First published in 1970, this comprehensive, profusely illustrated overview of how letters and images have intermingled in art and literature through history and around the world is still the best book ever made on the origins of what I’m calling visual literature. It chronicles the history of how letters and images were pretty much one and the same early on. Though they were separated into distinct fields (art and writing), the impulse to bring them back together continued as evidenced in letterforms intertwined with humans, foliage, and animals; pattern poetry, figured verse, calligrams, shaped poetry and prose; the use of letters in fine art; and modernist movements up to concrete poetry and other text-art of the 1960s. As a practitioner, Robert Massin is mostly known for being an innovator and experimentalist, but he was also a scholar who felt a compulsion to better understand the roots of a tradition he was extending.

Marshall McLuhan
Quentin Fiore

In his movie Annie Hall, Woody Allen—while standing on line to see a movie—gets into an argument with an overly pontificating college professor about the meaning of Marshall McLuhan’s Understanding Media. To settle the argument, Allen gets the real McLuhan (who happens to be in the lobby) to tell the guy that he knows nothing of his work. This scene was/is so funny partially because McLuhan’s writings were once seen as incomprehensible. In real life, the graphic designer Quentin Fiore initiated the idea to make a book of McLuhan’s writings that would look and feel more like what he was saying. The resulting Medium is the Massage superimposed text and image in ways that parallel the transition of text-based media to “bard” media (radio) and image-based movies and television. The book visualized notions of hot versus cool mediums, how technologies from the wheel to the telephone are extensions of our bodies and create a sense of comfort as well as anxiety. Some pages were printed backward and were meant to be read in a mirror; others were left completely blank. This “experimental” paperback published by Bantam became a best seller and helped popularize McLuhan’s ideas.
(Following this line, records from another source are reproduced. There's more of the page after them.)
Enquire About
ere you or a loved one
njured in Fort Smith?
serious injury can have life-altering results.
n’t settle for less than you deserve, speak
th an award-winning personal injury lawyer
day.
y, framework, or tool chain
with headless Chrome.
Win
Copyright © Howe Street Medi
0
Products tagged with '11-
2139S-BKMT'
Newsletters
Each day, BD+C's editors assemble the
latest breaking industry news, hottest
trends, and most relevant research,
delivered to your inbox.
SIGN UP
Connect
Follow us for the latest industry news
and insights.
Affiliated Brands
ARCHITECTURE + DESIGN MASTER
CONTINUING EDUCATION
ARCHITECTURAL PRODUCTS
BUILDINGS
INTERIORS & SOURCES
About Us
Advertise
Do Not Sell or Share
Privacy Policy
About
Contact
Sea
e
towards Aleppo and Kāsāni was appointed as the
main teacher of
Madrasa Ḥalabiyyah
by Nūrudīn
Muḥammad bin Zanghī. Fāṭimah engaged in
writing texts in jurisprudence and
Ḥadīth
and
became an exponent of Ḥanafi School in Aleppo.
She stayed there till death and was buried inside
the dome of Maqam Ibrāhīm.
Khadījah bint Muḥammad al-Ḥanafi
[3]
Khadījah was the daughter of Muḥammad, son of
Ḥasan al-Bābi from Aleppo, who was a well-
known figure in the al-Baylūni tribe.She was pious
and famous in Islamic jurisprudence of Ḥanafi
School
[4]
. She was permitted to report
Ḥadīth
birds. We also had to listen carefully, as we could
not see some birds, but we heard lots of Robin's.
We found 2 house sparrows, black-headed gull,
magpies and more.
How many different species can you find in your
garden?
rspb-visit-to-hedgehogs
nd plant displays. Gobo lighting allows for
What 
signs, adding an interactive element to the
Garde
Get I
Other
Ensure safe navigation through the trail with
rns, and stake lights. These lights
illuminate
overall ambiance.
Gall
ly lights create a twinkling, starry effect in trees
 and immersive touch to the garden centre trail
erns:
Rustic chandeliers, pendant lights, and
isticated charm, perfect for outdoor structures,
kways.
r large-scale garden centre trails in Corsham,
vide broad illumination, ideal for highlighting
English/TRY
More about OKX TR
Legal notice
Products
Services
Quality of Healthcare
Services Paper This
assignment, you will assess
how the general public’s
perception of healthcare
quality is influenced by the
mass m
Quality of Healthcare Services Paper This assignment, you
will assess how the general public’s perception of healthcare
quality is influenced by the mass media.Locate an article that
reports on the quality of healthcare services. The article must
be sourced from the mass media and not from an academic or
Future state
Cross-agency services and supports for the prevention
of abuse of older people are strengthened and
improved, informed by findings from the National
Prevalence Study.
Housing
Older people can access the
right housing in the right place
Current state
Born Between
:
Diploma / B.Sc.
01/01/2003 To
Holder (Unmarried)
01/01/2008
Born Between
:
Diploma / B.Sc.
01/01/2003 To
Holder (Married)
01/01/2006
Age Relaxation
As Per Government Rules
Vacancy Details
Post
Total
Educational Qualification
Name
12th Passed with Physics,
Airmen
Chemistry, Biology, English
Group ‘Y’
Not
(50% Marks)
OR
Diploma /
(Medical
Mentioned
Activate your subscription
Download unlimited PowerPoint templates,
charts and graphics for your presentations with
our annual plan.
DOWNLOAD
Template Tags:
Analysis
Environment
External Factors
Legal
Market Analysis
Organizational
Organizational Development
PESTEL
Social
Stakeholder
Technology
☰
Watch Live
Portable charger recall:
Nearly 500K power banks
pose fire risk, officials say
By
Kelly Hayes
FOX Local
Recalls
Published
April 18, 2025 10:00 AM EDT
I cherish everything Maira Kalman illuminates, from Strunk and White’s The Elements of Style (also made into a small opera), to Michael Pollan’s Food Rules, to her children’s books (made with and without her late husband and partner, Tibor). I’m so glad she let us into her heart and head even more with her New York Times journal columns, and even more glad they were compiled into this book. A lot of deserved praise has already been heaped on Principles; I’ll just say that it’s a marvel how seamlessly Kalman bridges word and image, everydayness with big questions, joy with dread, satire and affection.

Johanna Drucker

Johanna Drucker, an important practitioner/scholar, has been mining the territory between literature and art for over two decades in a bevy of books that include The Alphabetic Labyrinth: The Letters in History and Imagination; The Century of Artists’ Books; Graphic Design History: A Critical Approach (with Emily McVarish); Figuring the Word: Essays on Books, Writing, and Visual Poetics; and The Visible Word: Experimental Typography and Modern Art. The latter two titles are especially relevant to this list because of their insightful and careful deconstruction of visual/literary texts. In The Visible Word, after defining a vocabulary and framing a context for a critical analysis of this field of activity, Drucker focuses in on specific works of Apollinaire, Marinetti, Zdanevich, and Tzara. If you are interested in getting beyond how awesome these early 20th-century typographic masterworks look (written in French, Italian, Russian, Dada), and want to understand what they are about—their metaphorical underpinnings, how the form and content come together—get a copy of this book. The reproductions are not great, but you can find them elsewhere.